According to Rushton et al.,12 while failure of the patient to place their tongue in the correct position is the most common technical fault (71.9%) it rarely results in an image being unacceptable (0.1%). Several more recent studies have documented that the tongue placement error continues to persist as the most common whether digital or film-based systems are utilized.13-15
Exposure and patient dismissal – According to law, when a panoramic exposure is made on a patient, the operator must:
Immediately prior to exposure the patient should be informed that the panoramic unit will move in front of them and take approximately 20 seconds to complete the rotation. The patient should also be reminded to keep their lips together and press the tongue against the roof of their mouth for the entire exposure.
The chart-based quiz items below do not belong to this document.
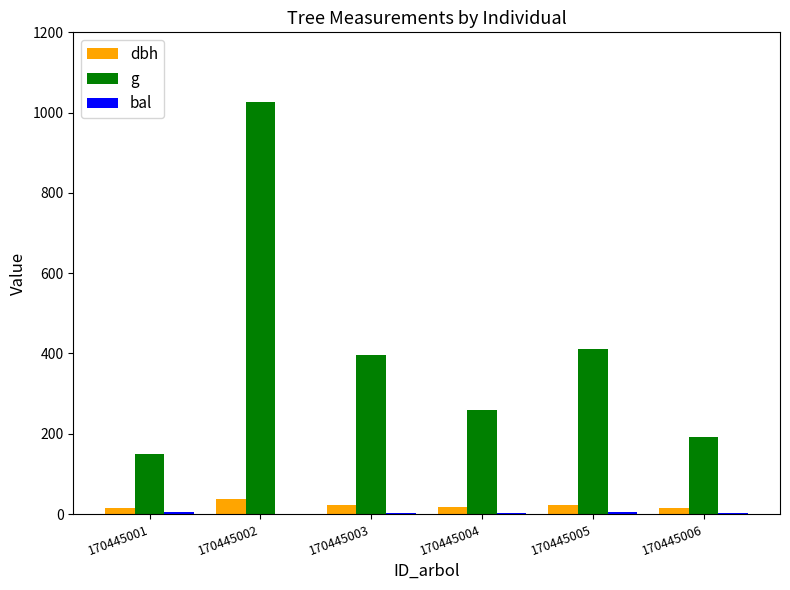

Are the bars grouped side by side (vs. stacked)?

Yes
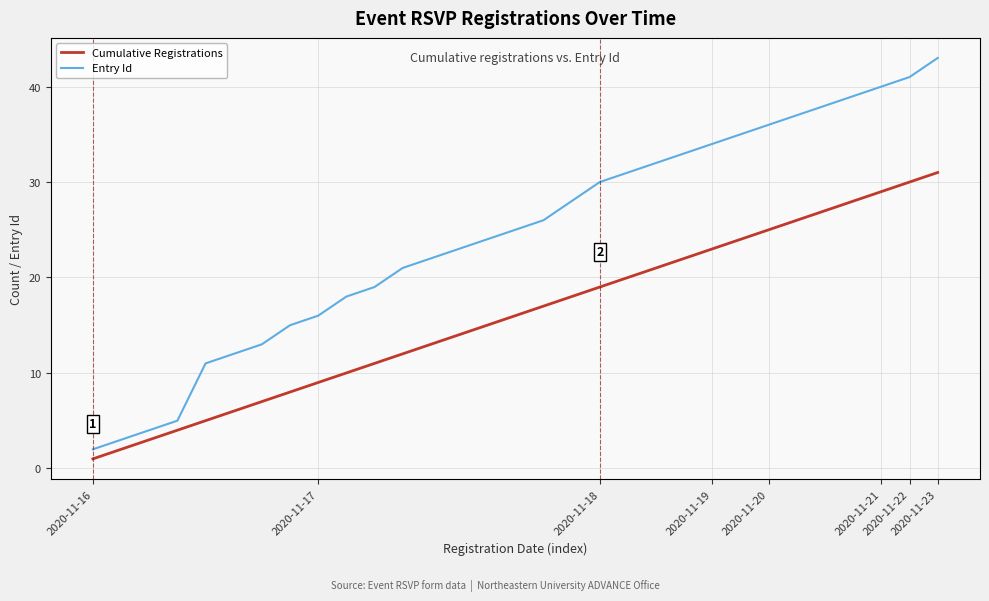

What is the difference between the second highest and second lowest values in the Cumulative Registrations series?

28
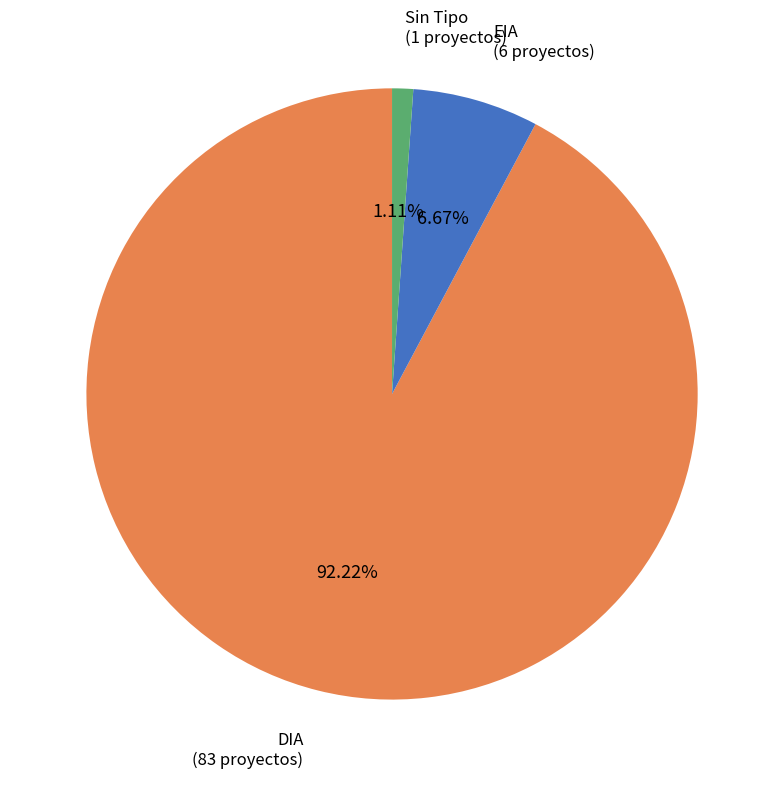

Combined, do EIA and Sin Tipo account for over 50%?

No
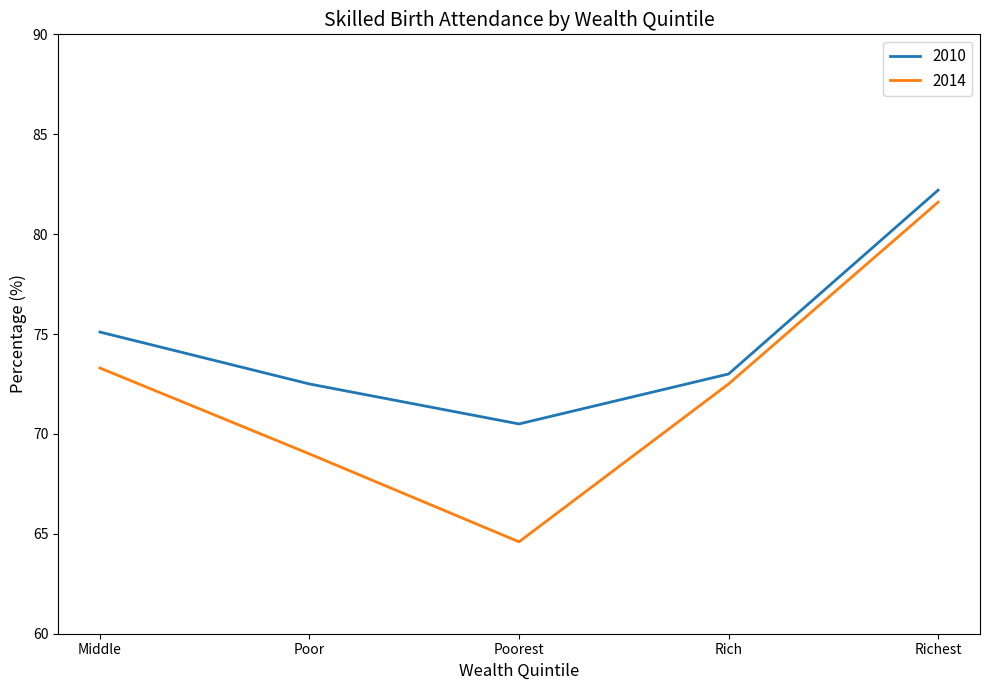

List the series in order of their overall mean, lowest first.

2014, 2010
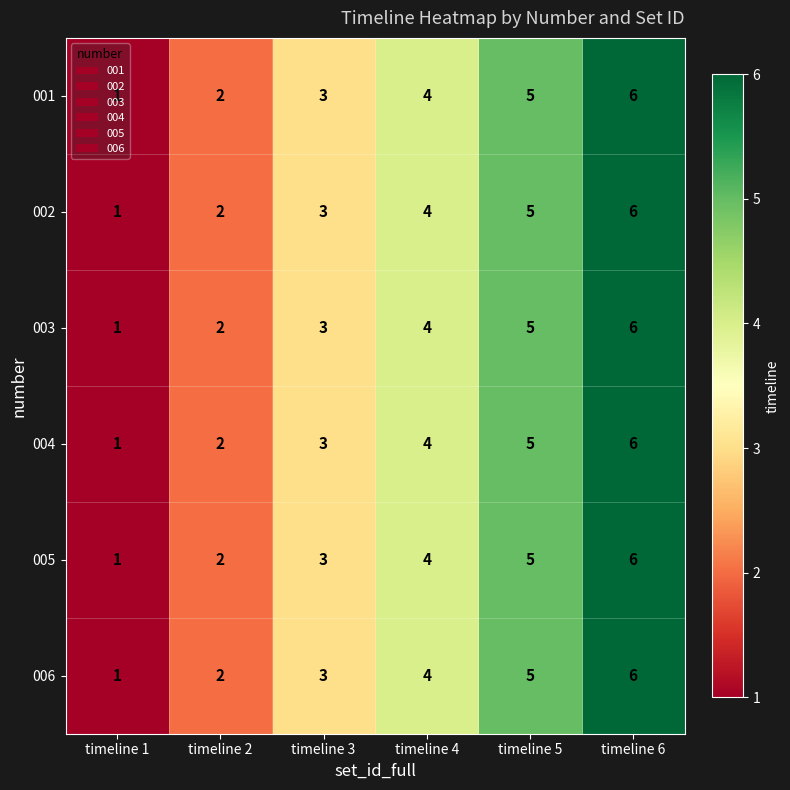

What is the smallest value displayed?

1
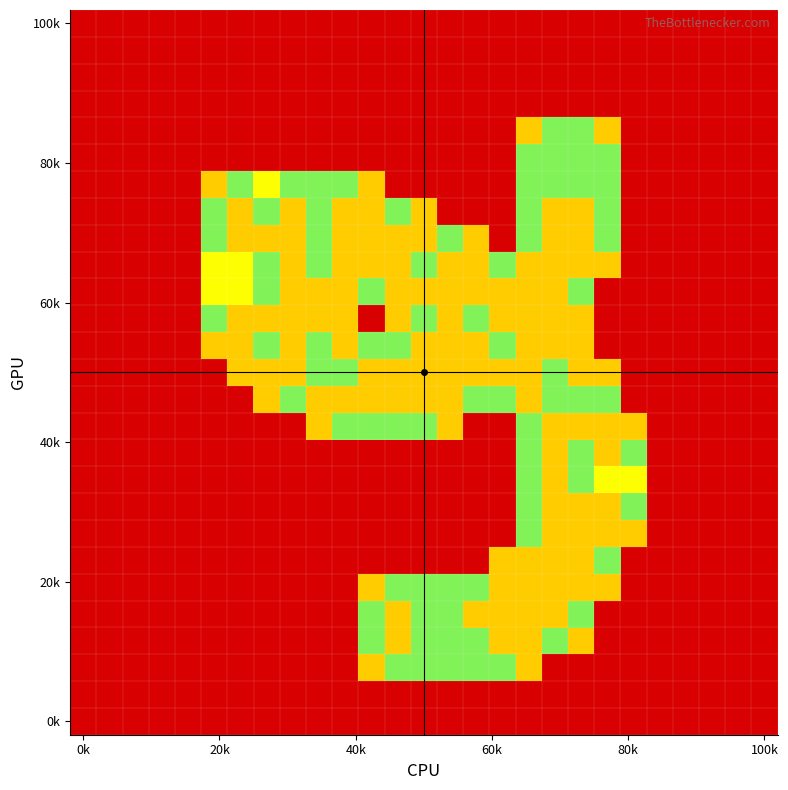

At how many categories does at least one series exceed 0?

17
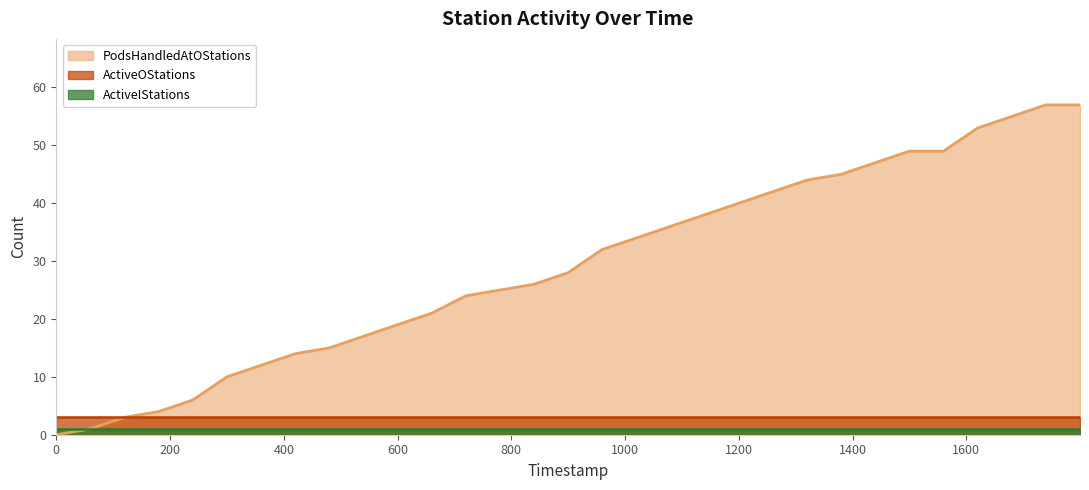

What is the spread (max minus min) of values at 22?

43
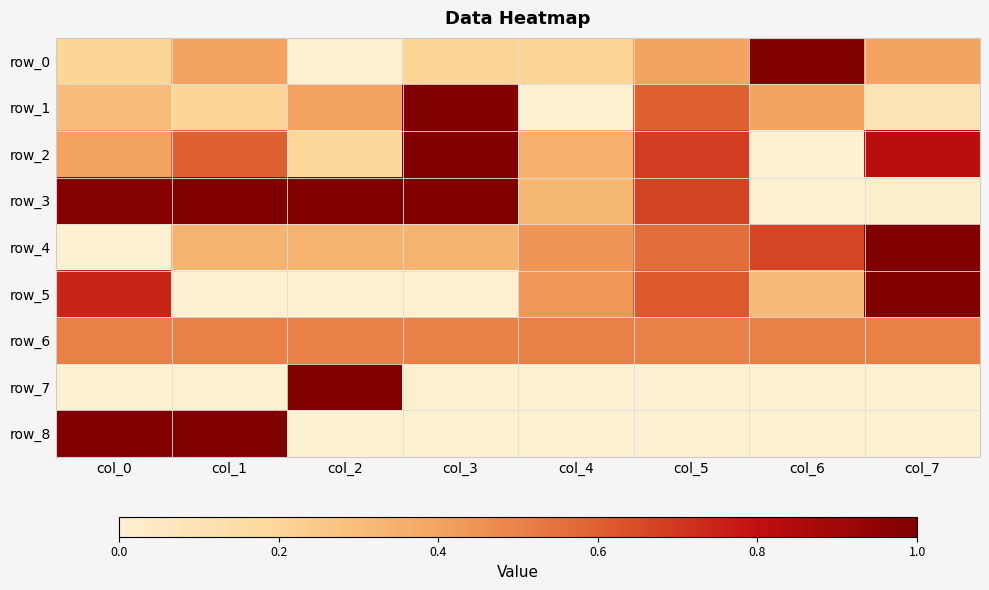

Reading right to left, list all the values displayed in this chart.

row_0: col_7=0.4	col_6=1.0	col_5=0.4	col_4=0.2	col_3=0.2	col_2=0.0	col_1=0.4	col_0=0.2
row_1: col_7=0.1	col_6=0.4	col_5=0.6	col_4=0.0	col_3=1.0	col_2=0.4	col_1=0.2	col_0=0.3
row_2: col_7=0.8	col_6=0.0	col_5=0.7	col_4=0.3	col_3=1.0	col_2=0.2	col_1=0.6	col_0=0.4
row_3: col_7=0.0	col_6=0.0	col_5=0.7	col_4=0.3	col_3=1.0	col_2=1.0	col_1=1.0	col_0=1.0
row_4: col_7=1.0	col_6=0.7	col_5=0.6	col_4=0.4	col_3=0.3	col_2=0.3	col_1=0.3	col_0=0.0
row_5: col_7=1.0	col_6=0.3	col_5=0.6	col_4=0.4	col_3=0.0	col_2=0.0	col_1=0.0	col_0=0.7
row_6: col_7=0.5	col_6=0.5	col_5=0.5	col_4=0.5	col_3=0.5	col_2=0.5	col_1=0.5	col_0=0.5
row_7: col_7=0.0	col_6=0.0	col_5=0.0	col_4=0.0	col_3=0.0	col_2=1.0	col_1=0.0	col_0=0.0
row_8: col_7=0.0	col_6=0.0	col_5=0.0	col_4=0.0	col_3=0.0	col_2=0.0	col_1=1.0	col_0=1.0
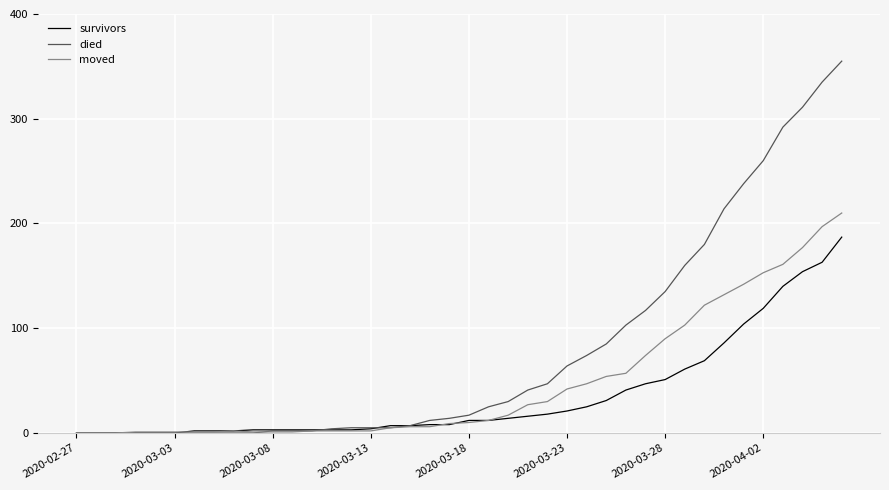

Which series has the largest total across all categories?

died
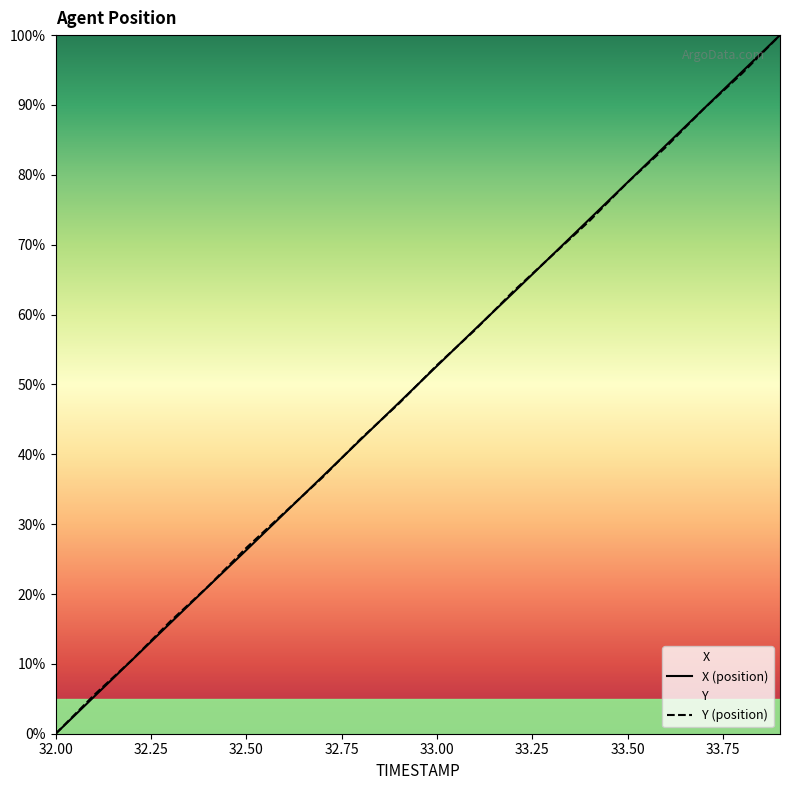

Read the Y value at 33.0.

52.8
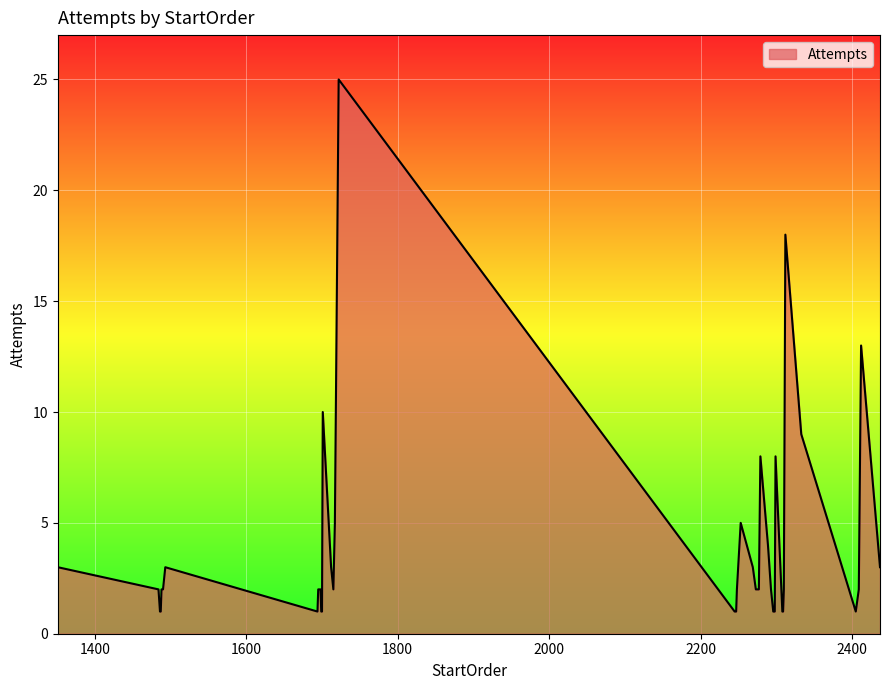

What is the greatest value displayed?

25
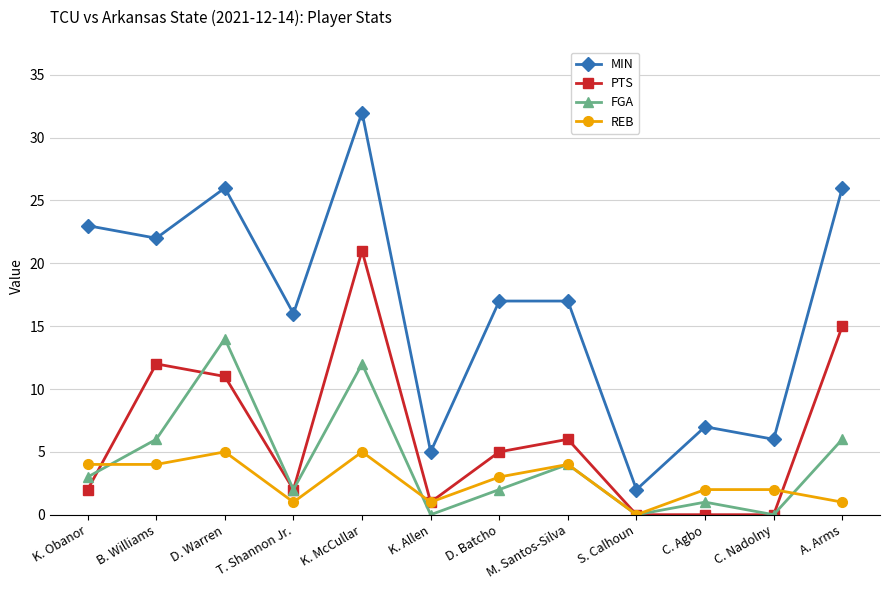

What is the spread (max minus min) of values at D. Warren?

21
It is helpful to instruct the patient to close their eyes as well so that they do not follow the movement of the receptor.
Patient exposure is achieved by depressing the exposure button and keeping it depressed throughout the entire rotation of the panoramic unit until it comes to a complete stop. The exposure control is a “deadman” switch. This means that release of the button will terminate not only the exposure of the patient to x-radiation but the rotational motion. Exposure should be terminated if the patient moves markedly at the beginning of the exposure. This can be either due to the spontaneous patient motion (e.g. cough, sneeze) or due to shoulder interference with the rotational motion of the C-arm.
After exposure, most machines will release the temple bars/supports immediately. The clinician should instruct the patient to release the bite block and ask the patient to slowly back away from the head rest. Only after the radiographic image has been determined to be diagnostically acceptable should the patient be dismissed or escorted back to the operatory.